> [Assigned task]: Out of the entries that follow, copy each line containing "data".
______________________________
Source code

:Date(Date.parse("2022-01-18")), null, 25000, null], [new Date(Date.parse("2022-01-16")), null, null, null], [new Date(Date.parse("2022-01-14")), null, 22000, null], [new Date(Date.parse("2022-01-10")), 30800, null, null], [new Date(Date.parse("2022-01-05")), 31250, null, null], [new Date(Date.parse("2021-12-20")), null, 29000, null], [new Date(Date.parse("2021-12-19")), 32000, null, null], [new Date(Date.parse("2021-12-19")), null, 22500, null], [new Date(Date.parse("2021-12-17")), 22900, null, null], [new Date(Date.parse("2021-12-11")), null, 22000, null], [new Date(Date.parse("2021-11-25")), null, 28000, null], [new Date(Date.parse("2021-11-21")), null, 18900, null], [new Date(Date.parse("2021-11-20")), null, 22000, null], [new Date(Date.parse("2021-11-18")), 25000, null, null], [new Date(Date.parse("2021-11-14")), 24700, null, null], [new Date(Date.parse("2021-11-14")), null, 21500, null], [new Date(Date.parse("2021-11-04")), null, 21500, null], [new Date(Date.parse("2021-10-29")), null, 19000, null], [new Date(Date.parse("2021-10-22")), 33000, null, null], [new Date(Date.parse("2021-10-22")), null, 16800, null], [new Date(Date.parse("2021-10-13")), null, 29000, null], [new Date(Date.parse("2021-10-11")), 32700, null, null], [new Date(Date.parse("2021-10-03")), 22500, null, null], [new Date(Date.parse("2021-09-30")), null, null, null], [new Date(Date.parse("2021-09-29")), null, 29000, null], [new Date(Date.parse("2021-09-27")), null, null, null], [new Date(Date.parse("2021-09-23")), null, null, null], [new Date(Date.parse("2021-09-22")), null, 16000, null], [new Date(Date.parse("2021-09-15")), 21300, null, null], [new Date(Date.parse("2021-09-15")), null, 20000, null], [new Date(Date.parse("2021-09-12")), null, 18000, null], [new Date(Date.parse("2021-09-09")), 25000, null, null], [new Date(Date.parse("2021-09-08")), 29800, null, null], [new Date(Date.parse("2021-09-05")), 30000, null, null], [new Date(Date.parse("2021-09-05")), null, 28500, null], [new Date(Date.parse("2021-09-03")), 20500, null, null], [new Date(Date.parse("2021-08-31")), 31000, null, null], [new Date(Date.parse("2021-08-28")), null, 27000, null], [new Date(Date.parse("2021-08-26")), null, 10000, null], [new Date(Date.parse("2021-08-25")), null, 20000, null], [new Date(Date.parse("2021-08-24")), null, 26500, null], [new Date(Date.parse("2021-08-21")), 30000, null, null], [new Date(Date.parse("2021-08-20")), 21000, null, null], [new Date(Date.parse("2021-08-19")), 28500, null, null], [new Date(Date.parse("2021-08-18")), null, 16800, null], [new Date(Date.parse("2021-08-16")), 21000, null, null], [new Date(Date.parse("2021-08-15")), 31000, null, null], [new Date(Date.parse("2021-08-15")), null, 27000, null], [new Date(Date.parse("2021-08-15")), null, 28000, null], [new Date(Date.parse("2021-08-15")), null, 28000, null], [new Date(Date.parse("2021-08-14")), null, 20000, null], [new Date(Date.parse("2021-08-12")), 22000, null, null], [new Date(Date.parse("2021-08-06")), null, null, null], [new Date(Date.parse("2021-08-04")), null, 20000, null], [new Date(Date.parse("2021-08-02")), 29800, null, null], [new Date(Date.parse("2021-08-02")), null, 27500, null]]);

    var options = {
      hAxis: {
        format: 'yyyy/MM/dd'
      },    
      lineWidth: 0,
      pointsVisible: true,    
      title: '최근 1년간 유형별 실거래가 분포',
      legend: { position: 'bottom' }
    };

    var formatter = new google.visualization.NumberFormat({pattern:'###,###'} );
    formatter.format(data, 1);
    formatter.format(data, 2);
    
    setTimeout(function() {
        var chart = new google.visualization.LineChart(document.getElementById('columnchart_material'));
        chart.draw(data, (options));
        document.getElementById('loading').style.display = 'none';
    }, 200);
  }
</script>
______________________________
> [Problem solution]:
    formatter.format(data, 1);
    formatter.format(data, 2);
        chart.draw(data, (options));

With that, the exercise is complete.